November 16, 2010

Tomorrow is Another Day

Tomorrow I'll think of some way...after all, tomorrow is another day. -Scarlett O'Hara

In all of my planning and preparation for the season that is upon us, I would be remiss if I did not give adequate consideration to the underdog. This is the seemingly non-threatening element that could easily be my downfall. I can make up strategies to get through a meal or party...and I can come up with cute little acronyms and checklists for special events. But if I don't keep my "tomorrows" in check, I will surely fail.

The "tomorrows" are the days after and before and in between the big events. While the special occasions will be many, the tomorrows will be more and they are HARD too, as I was reminded today. Cravings. Fatigue. Just the normal stuff--but it really got to me. I spent all day battling the chips in the pantry and the rear that wanted to be on the couch. As the day went on and I didn't exactly make the best decisions, it hit me just how much I will need to focus on the day-to-day throughout the holidays.

I will need to make double sure that I am tracking everything I eat, every day. I will need to make triple sure I have a well stocked pantry and fridge at all times. I will most certainly need to make sure I keep me head buried in the best book I ever read for helping me to persevere and succeed. You guessed it--The Holy Bible. This is a plan I know like the back of my hand. I've been doing it for nearly a year! Just gotta keep it up.

I was thinking today about how long I've been at this and even after all this time, the fact that I still have days like today baffles me. It was a BAD day. I can't even remember all the different foods I ate to be able to make a list here. I feel yucky physically, mentally and emotionally right now. I started my day only having a problem in one of those areas--emotionally. Dealing with my emotions in an improper and ineffective way--with mindless eating--only led to more difficulties. Duh! I knew that would happen, but I was on cruise control for binge eating. :(

The good news? As Scarlett so optimistically put it...

Tomorrow is another day! The Lord's mercy is new for us every morning. If I had to pinpoint the one thing that I personally have done differently this time, than all the other times before, it's that I have really learned how to accept the new mercy in the morning. I still need just as much mercy as I ever have. But I have learned, through faith, how to let that mercy pick me up and carry me on along. That's the only way to "not stop" and to "not stop" is the only way to get there.

Lamentations 3:22-24
Because of the LORD’s great love we are not consumed, for his compassions never fail. They are new every morning; great is your faithfulness. I say to myself, "The Lord is my portion, therefor I will wait for him."

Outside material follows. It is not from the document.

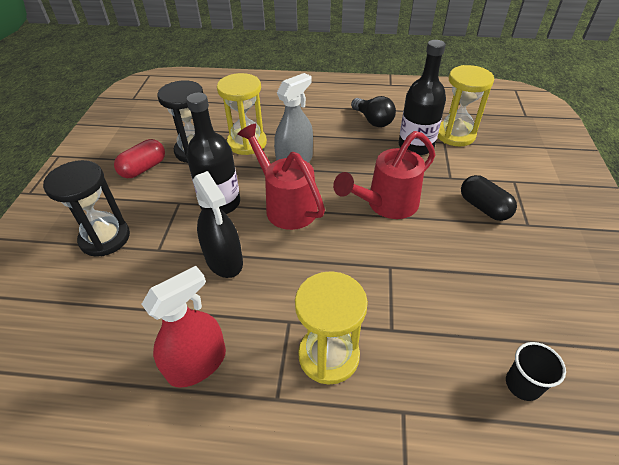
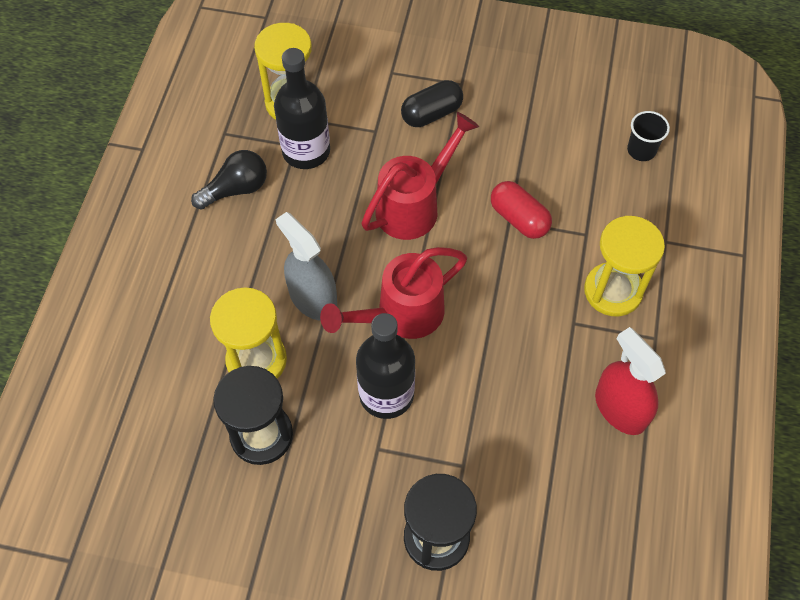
camera: 85 degrees left, 15 degrees up
(143, 168) = (292, 508): red capsule -> red capsule (519, 219)
(224, 260) = (487, 387): black spray bottle -> none
(386, 205) = (414, 206): red watering can -> red watering can turned 105 degrees counterclockwise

He has been SO faithful to me. Everything I don't deserve, he has lavished upon me in His unmatched grace. As my buddy posted earlier today, "Why me? Why did you bestow Grace upon me? Well...who am I to argue with the one true God? To God be the Glory! It's for you too-ya know!"

Love it.

This is a pic from another day...
Photobucket

9 comments:

SkinnyGirlSetFree said...

I just recently stumbled upon your blog - and LOVE it! Congratulations to you on your success! Keep up the good work! I'm also a Christian - and it's refreshing to read such a positive blog! :)

Blessings!

Absolutely, Positively Josie said...

i think you hit the nail on the head, Keelie, when you said you will need to keep your head in the The Bible! in your weakness you prove Christ's strength. thank you for doing it here!

xoxo

Josie

Kimberly said...

Thanks for the reminder of where I need to be too. This is not the easiest of journey's, but the Bible is our compass that points us in the right direction.

Be blessed!!!

Molly said...

Not only do we need to focus day to day but we also need to look at the "Bad" days. What did we learn? If we didn't have bad days we wouldn't have the knowledge to overcome.

Katie said...

So encouraging. Sometime I feel that voice in my head saying, "okay, you didn't eat that pie last night, so today you can eat whatever." It makes no sense! haha. Thanks for the reminder to live for each day, as it is such a blessing.

Kate said...

When I got sober and had that first rush of accomplishment and grace, I figured, I'd NEVER want to drink again.

Nope. From the mouth of a man who had been sober for 35 years when he died, "You will always have those thoughts. They are never far from you. Your job is to acknowledge them, not entertain them. Move your thoughts to the person that needs your help. God will remove that craving from you. Immediately." And darned if he wasn't right.

When I stop thinking about me, me, me and start thinking about the person who is still suffering and what I can do to assist them on their journey, I am doing God's will. And well? That keeps it all in perspective.

Keep on, my friend.

99ToGo said...

His mercies ARE new every morning, and for that I'll be forever grateful. Sounds like you're focused right where you need to be: on your Strength and your Hope :)

99ToGo said...

Hey Keelie, me again. Just checking in on you! I hope things are going well for you and that you've been busy having fun with your family. Just wanted you to know that I'm praying for you!

Married with Children..... said...

Got to know...where did you get your gray sweater in this picture??? It looks lite weight and I have been looking for a black one like this!